The nation's chief science agency says the nation's climate is getting warmer, on trend, with a spokesman conceding it seems counter-intuitive amid Australia's southern cold and wet snap.
Director of Agriculture and Food, Dr Michael Robertson, told FlowFM:
"I'm based in Perth and we've just had our coldest November I think for 20 years. People might scratch their heads and say what's this all to do with a general warming trend. When you look at the overall average yearly temperature, we are continually having a warming trend in our climate records. Since records started to be collected in about 1910, our aat has risen by 1 and a half degrees. that might not seem like very much but what's associated with that is more extremes - so we're seeing more heatwaves, more frosts in some parts of the country, and overall more days that are above certain warm thresholds."

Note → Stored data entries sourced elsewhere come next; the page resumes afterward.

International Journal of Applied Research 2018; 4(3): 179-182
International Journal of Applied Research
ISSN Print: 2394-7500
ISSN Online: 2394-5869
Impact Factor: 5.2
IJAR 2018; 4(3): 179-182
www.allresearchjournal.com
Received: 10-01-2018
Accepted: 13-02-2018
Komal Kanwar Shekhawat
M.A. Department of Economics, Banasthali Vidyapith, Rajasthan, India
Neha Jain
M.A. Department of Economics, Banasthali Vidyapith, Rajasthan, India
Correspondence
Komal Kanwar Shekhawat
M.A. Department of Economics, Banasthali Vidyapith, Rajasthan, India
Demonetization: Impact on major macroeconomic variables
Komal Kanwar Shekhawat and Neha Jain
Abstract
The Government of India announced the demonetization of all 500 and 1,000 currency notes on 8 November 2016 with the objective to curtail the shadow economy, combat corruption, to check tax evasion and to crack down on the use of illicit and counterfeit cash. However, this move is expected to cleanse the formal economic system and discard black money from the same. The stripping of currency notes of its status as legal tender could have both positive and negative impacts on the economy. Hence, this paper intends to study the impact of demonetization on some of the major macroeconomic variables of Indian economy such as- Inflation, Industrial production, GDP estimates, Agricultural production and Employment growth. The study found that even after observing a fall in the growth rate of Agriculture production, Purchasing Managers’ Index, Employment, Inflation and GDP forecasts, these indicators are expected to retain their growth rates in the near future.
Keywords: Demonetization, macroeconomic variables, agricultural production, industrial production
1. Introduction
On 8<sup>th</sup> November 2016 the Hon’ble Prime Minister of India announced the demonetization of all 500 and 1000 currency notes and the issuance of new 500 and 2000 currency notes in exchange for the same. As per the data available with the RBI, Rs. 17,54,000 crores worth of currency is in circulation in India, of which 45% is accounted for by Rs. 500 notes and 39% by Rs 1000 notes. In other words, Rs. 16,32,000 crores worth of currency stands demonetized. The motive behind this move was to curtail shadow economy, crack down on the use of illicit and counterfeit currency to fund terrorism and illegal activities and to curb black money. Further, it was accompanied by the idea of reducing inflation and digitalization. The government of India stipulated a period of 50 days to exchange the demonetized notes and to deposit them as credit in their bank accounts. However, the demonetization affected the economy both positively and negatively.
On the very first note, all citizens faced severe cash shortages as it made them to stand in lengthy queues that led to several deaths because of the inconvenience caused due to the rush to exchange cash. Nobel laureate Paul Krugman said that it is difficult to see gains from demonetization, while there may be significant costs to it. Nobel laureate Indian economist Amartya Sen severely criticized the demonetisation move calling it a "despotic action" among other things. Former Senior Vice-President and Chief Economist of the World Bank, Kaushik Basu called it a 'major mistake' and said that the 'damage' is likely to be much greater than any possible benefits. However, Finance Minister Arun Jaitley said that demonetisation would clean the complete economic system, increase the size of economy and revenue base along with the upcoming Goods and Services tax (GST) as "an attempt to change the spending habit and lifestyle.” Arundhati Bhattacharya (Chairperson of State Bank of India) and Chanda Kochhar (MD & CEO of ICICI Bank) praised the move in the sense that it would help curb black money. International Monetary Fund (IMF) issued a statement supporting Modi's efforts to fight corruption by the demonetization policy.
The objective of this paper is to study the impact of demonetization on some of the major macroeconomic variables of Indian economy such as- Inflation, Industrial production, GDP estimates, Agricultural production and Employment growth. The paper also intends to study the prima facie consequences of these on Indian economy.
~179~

After evocative images of water flowing over major dams like Wyangala in New South Wales, Dr Robertson said the CSIRO is working with farmers on various ways to improve water management:
"The big challenge for agriculture is, how do we manage the ups and downs of our rainfall patterns? Some of it will be through water storages like dams. There will be other clever things that we can look at farmers doing in terms of new technology to help to capture more rainfall in our soils by improving our soils and how we manage them. Other technologies around using our underground aquifers as water banks, so during these times of floods, pumping water underground where it can stay safe from being evaporated away and withdrawn again like a bank during a dry spell."